Le président Donald Trump et Mike Dewine, élu gouverneur de l'Etat de l'Ohio, lors d'un meeting pendant la campagne électorale à Cleveland (Ohio), États-Unis, le 5 novembre 2018. REUTERS / Carlos Barria

Les élections de mi-mandat ont permis aux démocrates de prendre le contrôle de la Chambre des représentants aux Etats-Unis. Mais il est difficile de parler de défaite pour Donald Trump, dans la mesure où le Parti républicain a dans le même temps renforcé sa majorité au Sénat. De plus, le parti du président a remporté les deux Etats clés de Floride et de l'Ohio.
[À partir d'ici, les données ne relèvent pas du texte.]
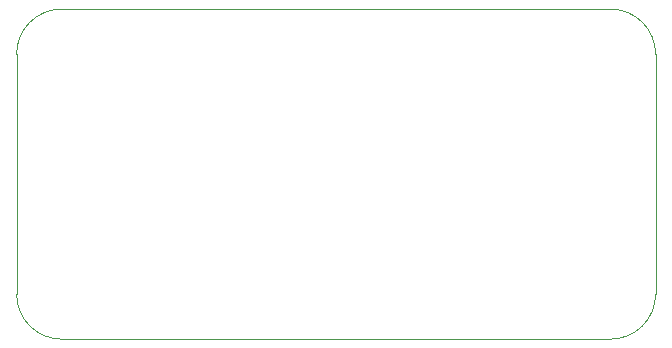
<source format=gm1>
G04 #@! TF.GenerationSoftware,KiCad,Pcbnew,7.0.1*
G04 #@! TF.CreationDate,2023-07-05T13:46:03-05:00*
G04 #@! TF.ProjectId,MCP23008 Keypad Breakout,4d435032-3330-4303-9820-4b6579706164,rev?*
G04 #@! TF.SameCoordinates,Original*
G04 #@! TF.FileFunction,Profile,NP*
%FSLAX46Y46*%
G04 Gerber Fmt 4.6, Leading zero omitted, Abs format (unit mm)*
G04 Created by KiCad (PCBNEW 7.0.1) date 2023-07-05 13:46:03*
%MOMM*%
%LPD*%
G01*
G04 APERTURE LIST*
G04 #@! TA.AperFunction,Profile*
%ADD10C,0.100000*%
G04 #@! TD*
G04 APERTURE END LIST*
D10*
X173736000Y-133350000D02*
G75*
G03*
X177546000Y-129540000I0J3810000D01*
G01*
X177546000Y-109220000D02*
G75*
G03*
X173736000Y-105410000I-3810000J0D01*
G01*
X123444000Y-129540000D02*
G75*
G03*
X127254000Y-133350000I3810000J0D01*
G01*
X127254000Y-105410000D02*
G75*
G03*
X123444000Y-109220000I0J-3810000D01*
G01*
X173736000Y-105410000D02*
X127254000Y-105410000D01*
X123444000Y-129540000D02*
X123444000Y-109220000D01*
X177546000Y-129540000D02*
X177546000Y-109220000D01*
X127254000Y-133350000D02*
X173736000Y-133350000D01*
M02*

</source>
"Trump est légitimé par cette élection. Il ressort plus fort car il a un parti derrière lui aujourd'hui. A l'inverse, personne n'émerge comme candidat sérieux pour la présidentielle en 2020 côté démocrates", estime Bruno Colmant, chef économiste de la banque d'affaires privée belge Degroof Petercam.

Sur le plan des relations commerciales au niveau mondial, les résultats des élections ne devraient guère changer la donne. Et Donald Trump a de fortes chances de se montrer toujours aussi agressif avec les partenaires des Etats-Unis. Voici pourquoi, selon trois analystes:

  • Le locataire de la Maison Blanche "aura plus les coudées franches, notamment pour le commerce international". Les démocrates ne pourront guère s'opposer à sa politique extérieure, car "en matière d'accords internationaux, tout ce qui devait être démonté a déjà été démantelé", selon Bruno Colmant. De plus, dans les relations avec l'Union européenne, le président américain pourra profiter de l'affaiblissement de la chancelière Angela Merkel en Allemagne, qui a annoncé fin octobre son retrait de la vie politique.
  • "Il ne faut pas négliger la toute puissance du président américain sur le plan international. Les taxes sur la Chine ont été décidées sans avoir consulté le Parlement (le Congrès, réunissant le Sénat et la Chambre des représentants aux Etats-Unis, ndlr). Donald Trump a invoqué la sécurité du territoire pour les mettre en place", souligne Mabrouk Chetouane, responsable de la recherche et de la stratégie chez le gérant de fonds BFT Investment Managers.
  • En dépit de la détente affichée la semaine passée entre les présidents américains et chinois, "Trump va reprendre les critiques sur la Chine", estime Andrea Tueni, analyste chez Saxo Banque. "L'un de ses leviers, ce sont les attaques populistes. Donc il n'y aura pas d'accalmie sur le plan commercial."

Deux secteurs pourraient particulièrement souffrir des tensions commerciales: la tech et l'automobile, "car ce sont tous deux de gros exportateurs", pointe Andrea Tueni. Mais les valeurs technologiques "sont peu présentes en Europe en dehors de STMicroelectronics", ajoute-t-il.

Reste donc l'automobile sur le Vieux Continent. Ce secteur sera "le principal concerné, avec 23% de véhicules légers exportés vers les Etats-Unis, dont 57% en provenance d'Allemagne", précise Mabrouk Chetouane. En revanche, la France n'exporte presque aucun véhicule outre-Atlantique et ne serait donc que peu touchée si Donald Trump mettait à exécution ses menaces de taxation des importations de voitures européennes.